Rusia y Turquía, históricamente enzarzados en guerras hasta el hundimiento de sus respectivos imperios, el zarista y el otomano, mantienen una ambigua y tensa pero a la postre fructífera relación en la que, además de repartirse territorios áreas de influencia en Siria –y en Libia– y erigirse en actores indispensables en Oriente Medio, tienen importantes proyectos energéticos comunes. Además, sus coqueteos militares debilitan a la OTAN, de la que Ankara sigue siendo oficialmente aliado, además de su segundo mayor ejército.
A Rusia le viene al pairo que Turquía quiera cargarse al inoperante Grupo mediador de Minsk, que incluye a EEUU y al Estado francés.
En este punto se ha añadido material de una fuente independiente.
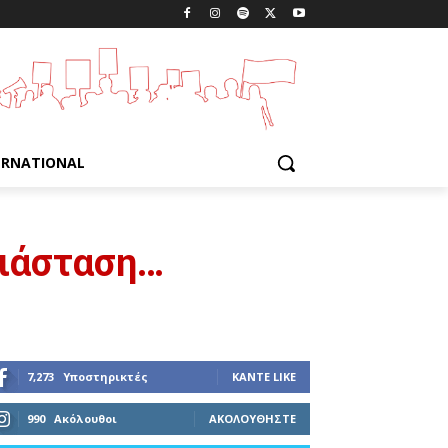
ERNATIONAL
διάσταση…
7,273
Υποστηρικτές
ΚΆΝΤΕ LIKE
990
Ακόλουθοι
ΑΚΟΛΟΥΘΉΣΤΕ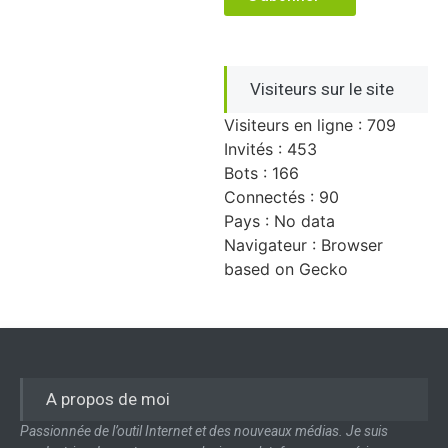
Visiteurs sur le site
Visiteurs en ligne : 709
Invités : 453
Bots : 166
Connectés : 90
Pays : No data
Navigateur : Browser
based on Gecko
A propos de moi
Passionnée de l’outil Internet et des nouveaux médias. Je suis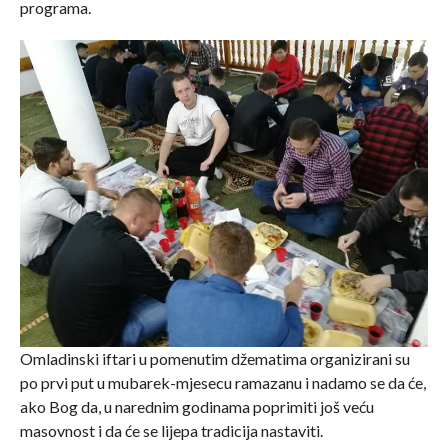
programa.
Omladinski iftari u pomenutim džematima organizirani su
po prvi put u mubarek-mjesecu ramazanu i nadamo se da će,
ako Bog da, u narednim godinama poprimiti još veću
masovnost i da će se lijepa tradicija nastaviti.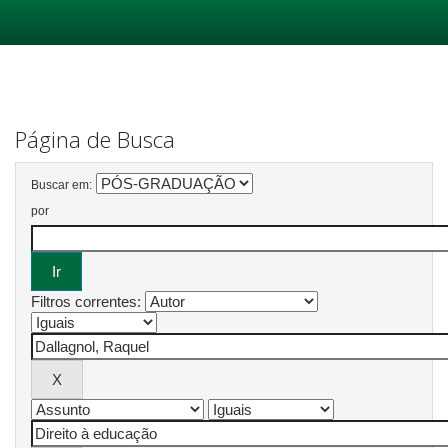
Skip
navigation
Página de Busca
Buscar em:
por
Filtros correntes: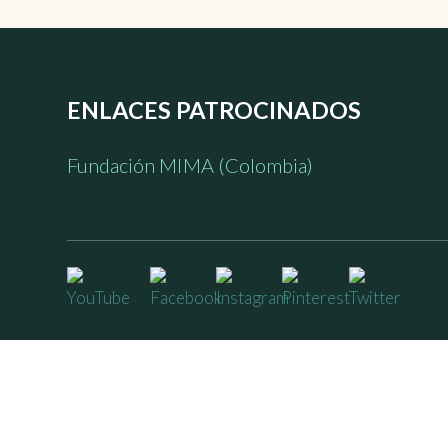
ENLACES PATROCINADOS
Fundación MIMA (Colombia)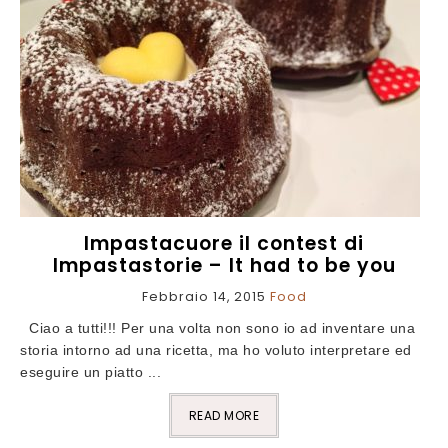
Impastacuore il contest di
Impastastorie – It had to be you
Febbraio 14, 2015
Food
Ciao a tutti!!! Per una volta non sono io ad inventare una
storia intorno ad una ricetta, ma ho voluto interpretare ed
eseguire un piatto ...
READ MORE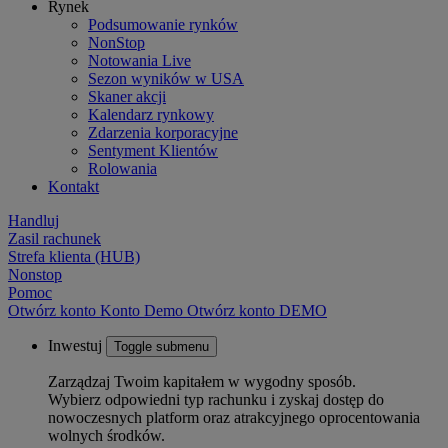
Rynek
Podsumowanie rynków
NonStop
Notowania Live
Sezon wyników w USA
Skaner akcji
Kalendarz rynkowy
Zdarzenia korporacyjne
Sentyment Klientów
Rolowania
Kontakt
Handluj
Zasil rachunek
Strefa klienta (HUB)
Nonstop
Pomoc
Otwórz konto
Konto
Demo
Otwórz konto DEMO
Inwestuj
Toggle submenu
Zarządzaj Twoim kapitałem w wygodny sposób.
Wybierz odpowiedni typ rachunku i zyskaj dostęp do
nowoczesnych platform oraz atrakcyjnego oprocentowania
wolnych środków.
Otra cosa es dejar que se asiente en una región que considera como su zona exclusiva de intereses.
Lo que está fuera de duda es que la crisis bélica, en la que Azerbaiyán no se habría enfrascado si no hubiera sido animada por Turquía, ha hecho saltar por los aires el status quo en Nagorno Karabaj tras la victoria armenia.
Nada será lo mismo y el tiempo delimitará el alcance del cambio. Pero la estrategia rusa de vender armas a ambos países y semicongelar un conflicto para mantener debilitados a dos de sus vecinos está agotada.
Y, ahora, Rusia se juega su credibilidad. Y Putin su futuro político. Un futuro que se preveía largo y diáfano cuando hace unos pocos meses se aseguró la posibilidad de eternizarse en el poder –o en su caso, de controlarlo– en el referéndum de reforma constitucional.